Quantum systems and applications
- We developed a Quantum GAN (QuGAN), a Generative Adversarial Network (GAN) through quantum states, to improve the important and successful deep learning applications (e.g. Selfies to Emojis, 3D Object Generation, and Face Aging). With the potential quantum speedup, we designed and implemented QuGAN architecture that provides a stable convergence of the model trained and tested on the real datasets. Compared to classical GANs and other quantum-based in the literature, QuGAN achieved significantly better results in terms of training efficiency, up to a 98% parameter count reduction, as well as the measured similarity between the generated distribution and original distribution, with up to a 125% improvement.

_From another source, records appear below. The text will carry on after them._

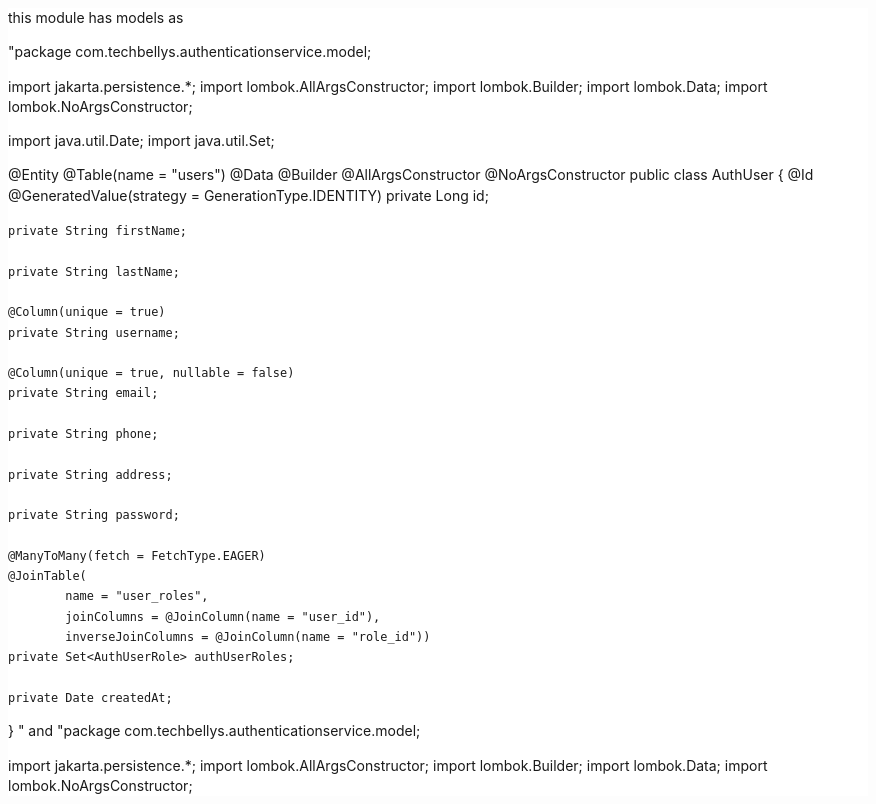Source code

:this module has models as 

"package com.techbellys.authenticationservice.model;


import jakarta.persistence.*;
import lombok.AllArgsConstructor;
import lombok.Builder;
import lombok.Data;
import lombok.NoArgsConstructor;

import java.util.Date;
import java.util.Set;

@Entity
@Table(name = "users")
@Data
@Builder
@AllArgsConstructor
@NoArgsConstructor
public class AuthUser {
@Id
@GeneratedValue(strategy = GenerationType.IDENTITY)
private Long id;

    private String firstName;

    private String lastName;

    @Column(unique = true)
    private String username;

    @Column(unique = true, nullable = false)
    private String email;

    private String phone;

    private String address;

    private String password;

    @ManyToMany(fetch = FetchType.EAGER)
    @JoinTable(
            name = "user_roles",
            joinColumns = @JoinColumn(name = "user_id"),
            inverseJoinColumns = @JoinColumn(name = "role_id"))
    private Set<AuthUserRole> authUserRoles;

    private Date createdAt;

}
"
and "package com.techbellys.authenticationservice.model;

import jakarta.persistence.*;
import lombok.AllArgsConstructor;
import lombok.Builder;
import lombok.Data;
import lombok.NoArgsConstructor;

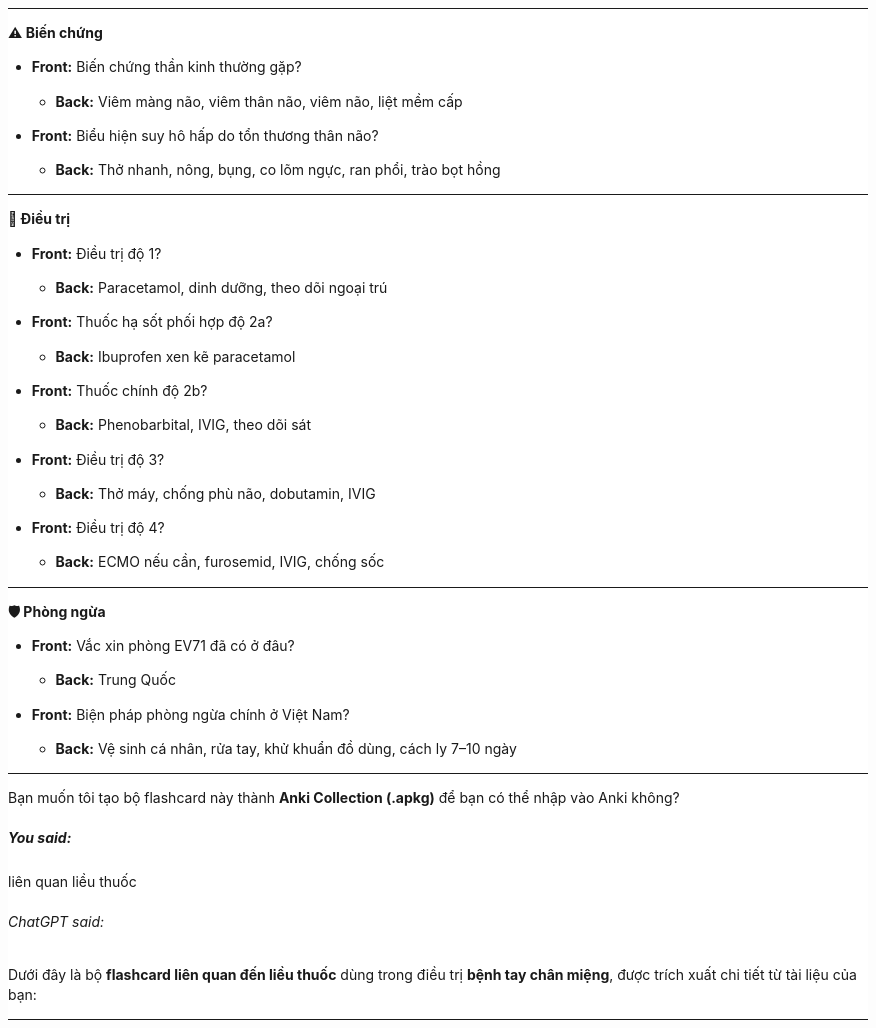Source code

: 
---

**⚠️ Biến chứng**

- **Front:** Biến chứng thần kinh thường gặp?
    
    - **Back:** Viêm màng não, viêm thân não, viêm não, liệt mềm cấp
        
- **Front:** Biểu hiện suy hô hấp do tổn thương thân não?
    
    - **Back:** Thở nhanh, nông, bụng, co lõm ngực, ran phổi, trào bọt hồng
        

---

**💊 Điều trị**

- **Front:** Điều trị độ 1?
    
    - **Back:** Paracetamol, dinh dưỡng, theo dõi ngoại trú
        
- **Front:** Thuốc hạ sốt phối hợp độ 2a?
    
    - **Back:** Ibuprofen xen kẽ paracetamol
        
- **Front:** Thuốc chính độ 2b?
    
    - **Back:** Phenobarbital, IVIG, theo dõi sát
        
- **Front:** Điều trị độ 3?
    
    - **Back:** Thở máy, chống phù não, dobutamin, IVIG
        
- **Front:** Điều trị độ 4?
    
    - **Back:** ECMO nếu cần, furosemid, IVIG, chống sốc
        

---

**🛡 Phòng ngừa**

- **Front:** Vắc xin phòng EV71 đã có ở đâu?
    
    - **Back:** Trung Quốc
        
- **Front:** Biện pháp phòng ngừa chính ở Việt Nam?
    
    - **Back:** Vệ sinh cá nhân, rửa tay, khử khuẩn đồ dùng, cách ly 7–10 ngày
        

---

Bạn muốn tôi tạo bộ flashcard này thành **Anki Collection (.apkg)** để bạn có thể nhập vào Anki không?

##### You said:

liên quan liều thuốc

###### ChatGPT said:

Dưới đây là bộ **flashcard liên quan đến liều thuốc** dùng trong điều trị **bệnh tay chân miệng**, được trích xuất chi tiết từ tài liệu của bạn:

---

- From a practical system point of view, we proposed QuClassi, a hybrid quantum-classical deep neural network architecture for classification problems (e.g. face recognition). With a limited number of qubits, our novel system is able to reduce 95% of the size of the classic learning models. To the best of our knowledge, QuClassi is the first practical solution that tackles image classification problems in the quantum setting. Additionally, comparing QuClassi to the other similarly parameterized classical neural networks, QuClassi outperformed them by learning significantly faster (up to 53%) and achieved up to 215% higher accuracy in our experiments. Besides experiments on local simulators, we conducted our experiments on real quantum computers, IBM-Q Experience, to evaluate the proposed system.